Isso aconteceu várias vezes; vizinhos reclamões e aluguéis cada vez mais caros viram o fim dos clubes berlinenses barra-pesada, como Rio e Scala, e de lugares como o King Kong, uma vez famoso por sua música ao vivo noturna e que teve seu espaço reduzido, abrindo agora só para sessões de jazz nos fins de semana.

As famosas festas de locação off – temas de guerrilha em algum porão em algum lugar – acontecem com cada vez menos frequência, porque os porões, agora, são todos companhias de design gráfico ou empresas jurídicas. Se você quiser ir a uma festa num porão, agora terá que ir para o bairro de Spandau.

Mas tudo isso são notícias más? Não necessariamente. Ellen Allien, DJ e fundador do selo Bpitch Control, disse recentemente numa entrevista à Flavorwire: "Muitas vezes, as pessoas se mudam para Berlim para ficar só três anos ou coisa parecida. E aí voltam para os EUA, para a Itália ou para onde quer que seja. Mas trazem o impacto, a energia. Isso é realmente bom para a cena, porque temos toda essa gente nova fazendo alguma coisa. Essa é a razão pela qual a cena musical é tão dinâmica", diz ele.

No entanto, Ellen Allien também alerta que a presença de "pessoas ricas visitando Berlim somente por um fim de semana" é o que "mata a cidade. Mas enquanto outras pessoas continuarem se mudando para cá, Berlim vai continuar a ser cool".

• [TAREFAS A REALIZAR]:
**a)** Reescreva de forma mais concisa o parágrafo do trecho sobre a vida noturna de Berlim que começa com "As famosas festas de locação off", preservando seus fatos principais.
**b)** Reproduza o trecho sobre a vida noturna de Berlim entre "Isso aconteceu várias" e "fins de semana.", inclusive, trocando "barra-pesada" por "alternativos".
A listagem a seguir não tem relação com o trecho.

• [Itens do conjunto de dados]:
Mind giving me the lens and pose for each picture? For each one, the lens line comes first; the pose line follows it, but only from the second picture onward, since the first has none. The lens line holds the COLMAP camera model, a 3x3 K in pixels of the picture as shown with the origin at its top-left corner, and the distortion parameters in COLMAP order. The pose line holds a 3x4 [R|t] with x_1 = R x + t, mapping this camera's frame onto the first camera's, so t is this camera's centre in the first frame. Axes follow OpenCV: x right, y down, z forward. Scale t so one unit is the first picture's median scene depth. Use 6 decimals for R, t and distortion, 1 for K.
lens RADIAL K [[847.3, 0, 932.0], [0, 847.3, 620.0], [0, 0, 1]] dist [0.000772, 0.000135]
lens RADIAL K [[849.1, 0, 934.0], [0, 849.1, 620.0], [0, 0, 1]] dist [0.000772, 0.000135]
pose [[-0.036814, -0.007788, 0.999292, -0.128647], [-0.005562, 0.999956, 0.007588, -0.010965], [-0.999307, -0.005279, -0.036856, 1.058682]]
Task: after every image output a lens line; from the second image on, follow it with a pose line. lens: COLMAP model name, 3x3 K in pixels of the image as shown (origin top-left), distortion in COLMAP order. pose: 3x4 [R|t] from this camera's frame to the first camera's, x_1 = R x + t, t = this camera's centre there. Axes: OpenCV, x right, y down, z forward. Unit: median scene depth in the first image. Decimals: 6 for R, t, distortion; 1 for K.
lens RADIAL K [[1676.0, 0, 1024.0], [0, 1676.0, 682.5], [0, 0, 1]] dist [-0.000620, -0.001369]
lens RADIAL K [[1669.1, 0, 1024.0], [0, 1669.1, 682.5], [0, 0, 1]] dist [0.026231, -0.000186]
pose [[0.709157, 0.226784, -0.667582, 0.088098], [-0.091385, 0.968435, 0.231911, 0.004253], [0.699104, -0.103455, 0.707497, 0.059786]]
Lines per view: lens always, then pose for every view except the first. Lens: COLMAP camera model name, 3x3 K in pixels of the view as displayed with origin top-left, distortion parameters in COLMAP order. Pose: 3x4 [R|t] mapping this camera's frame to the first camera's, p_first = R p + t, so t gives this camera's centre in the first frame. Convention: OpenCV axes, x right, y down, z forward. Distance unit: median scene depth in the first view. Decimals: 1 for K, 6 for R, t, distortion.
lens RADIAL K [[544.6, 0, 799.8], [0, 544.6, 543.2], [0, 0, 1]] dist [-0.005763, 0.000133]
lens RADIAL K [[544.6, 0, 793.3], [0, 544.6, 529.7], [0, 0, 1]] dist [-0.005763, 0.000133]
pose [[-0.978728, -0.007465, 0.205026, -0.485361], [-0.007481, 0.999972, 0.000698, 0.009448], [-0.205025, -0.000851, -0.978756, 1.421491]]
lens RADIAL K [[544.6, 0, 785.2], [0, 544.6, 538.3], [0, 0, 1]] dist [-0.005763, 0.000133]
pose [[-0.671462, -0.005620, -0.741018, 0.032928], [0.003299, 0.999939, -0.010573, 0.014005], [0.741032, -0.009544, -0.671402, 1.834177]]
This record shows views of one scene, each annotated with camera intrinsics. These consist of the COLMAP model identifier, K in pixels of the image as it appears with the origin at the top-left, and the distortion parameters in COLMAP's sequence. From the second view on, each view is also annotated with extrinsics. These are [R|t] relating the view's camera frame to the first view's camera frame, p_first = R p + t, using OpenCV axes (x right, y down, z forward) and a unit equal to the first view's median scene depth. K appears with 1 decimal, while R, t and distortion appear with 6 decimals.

• [RESPOSTAS ESPERADAS]:
**a)** As festas de locação off, com temas de guerrilha em porões, estão cada vez mais raras, pois os porões passaram a abrigar companhias de design gráfico e empresas jurídicas. Hoje, quem quiser ir a uma festa num porão precisa ir ao bairro de Spandau.

**b)**
Isso aconteceu várias vezes; vizinhos reclamões e aluguéis cada vez mais caros viram o fim dos clubes berlinenses alternativos, como Rio e Scala, e de lugares como o King Kong, uma vez famoso por sua música ao vivo noturna e que teve seu espaço reduzido, abrindo agora só para sessões de jazz nos fins de semana.